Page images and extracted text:
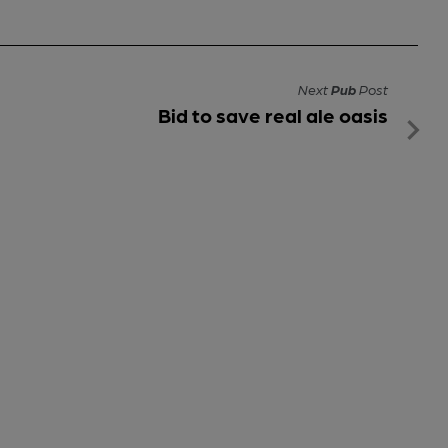
Next
Pub
Post
Bid to save real ale oasis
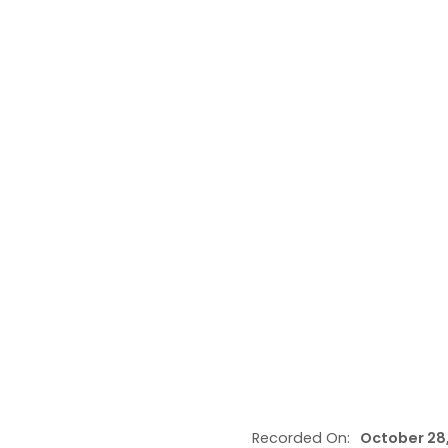
Recorded On:
October 28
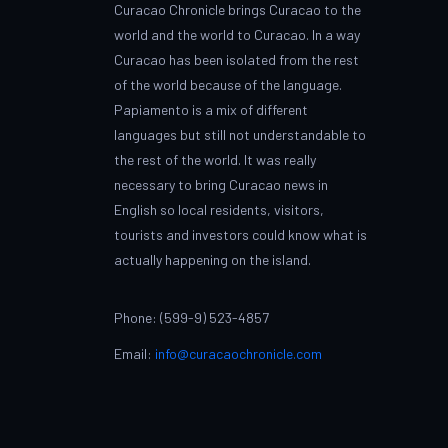
Curacao Chronicle brings Curacao to the
world and the world to Curacao. In a way
Curacao has been isolated from the rest
of the world because of the language.
Papiamento is a mix of different
languages but still not understandable to
the rest of the world. It was really
necessary to bring Curacao news in
English so local residents, visitors,
tourists and investors could know what is
actually happening on the island.
Phone: (599-9) 523-4857
Email:
info@curacaochronicle.com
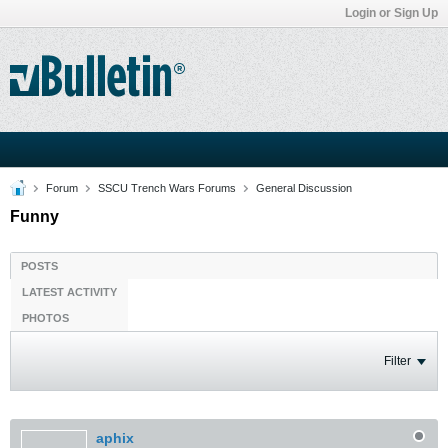
Login or Sign Up
Forum
SSCU Trench Wars Forums
General Discussion
Funny
POSTS
LATEST ACTIVITY
PHOTOS
Filter
aphix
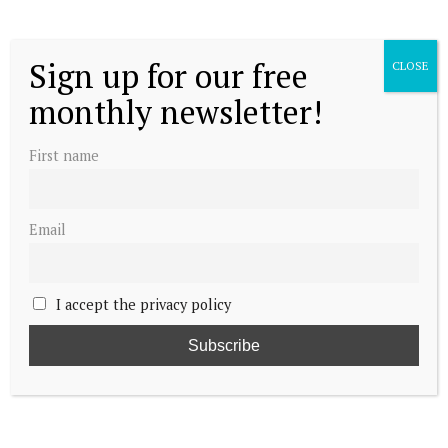
Sign up for our free
CLOSE
monthly newsletter!
First name
Email
I accept the privacy policy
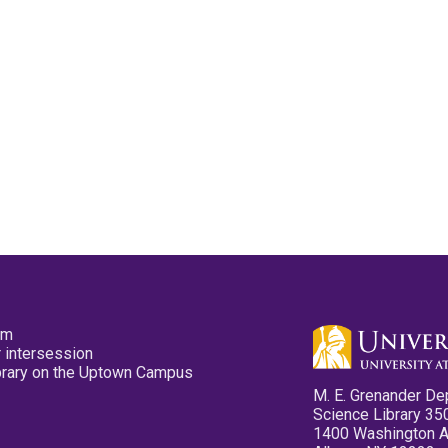
pm
 intersession
ibrary on the Uptown Campus
M. E. Grenander De
Science Library 35
1400 Washington 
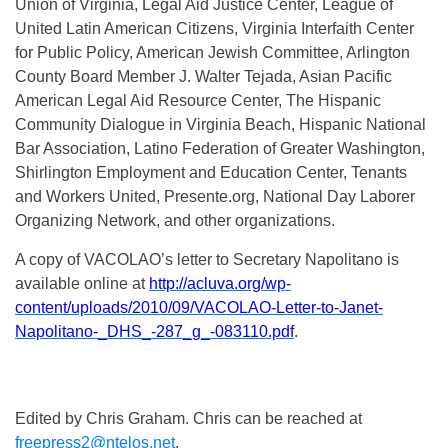
Union of Virginia, Legal Aid Justice Center, League of
United Latin American Citizens, Virginia Interfaith Center
for Public Policy, American Jewish Committee, Arlington
County Board Member J. Walter Tejada, Asian Pacific
American Legal Aid Resource Center, The Hispanic
Community Dialogue in Virginia Beach, Hispanic National
Bar Association, Latino Federation of Greater Washington,
Shirlington Employment and Education Center, Tenants
and Workers United, Presente.org, National Day Laborer
Organizing Network, and other organizations.
A copy of VACOLAO’s letter to Secretary Napolitano is
available online at
http://acluva.org/wp-
content/uploads/2010/09/VACOLAO-Letter-to-Janet-
Napolitano-_DHS_-287_g_-083110.pdf
.
Edited by Chris Graham. Chris can be reached at
freepress2@ntelos.net
.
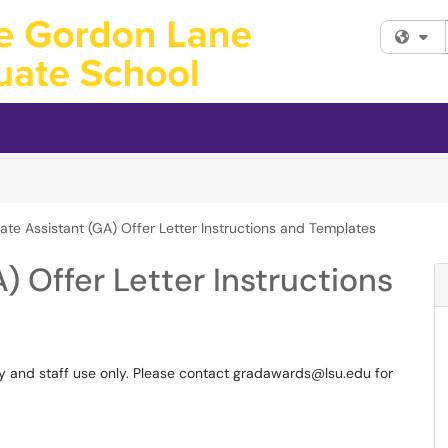
Fi
te Assistant (GA) Offer Letter Instructions and Templates
) Offer Letter Instructions
culty and staff use only. Please contact gradawards@lsu.edu for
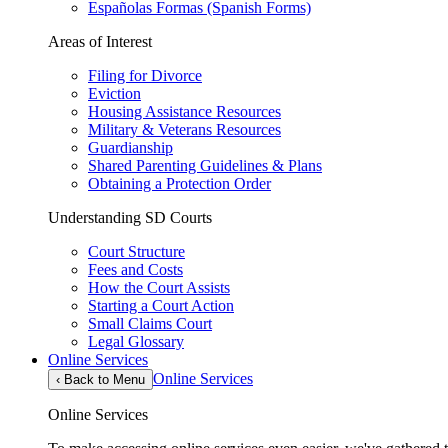
Españolas Formas (Spanish Forms)
Areas of Interest
Filing for Divorce
Eviction
Housing Assistance Resources
Military & Veterans Resources
Guardianship
Shared Parenting Guidelines & Plans
Obtaining a Protection Order
Understanding SD Courts
Court Structure
Fees and Costs
How the Court Assists
Starting a Court Action
Small Claims Court
Legal Glossary
Online Services
Online Services
‹
Back to Menu
Online Services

Goal of the exercise -
Reproduce the lines verbatim, beginning with the line that contains "Españolas Formas (Spanish Forms)" and continuing through the end of the entries.

Task response -
Españolas Formas (Spanish Forms)
Areas of Interest
Filing for Divorce
Eviction
Housing Assistance Resources
Military & Veterans Resources
Guardianship
Shared Parenting Guidelines & Plans
Obtaining a Protection Order
Understanding SD Courts
Court Structure
Fees and Costs
How the Court Assists
Starting a Court Action
Small Claims Court
Legal Glossary
Online Services
Online Services
‹
Back to Menu
Online Services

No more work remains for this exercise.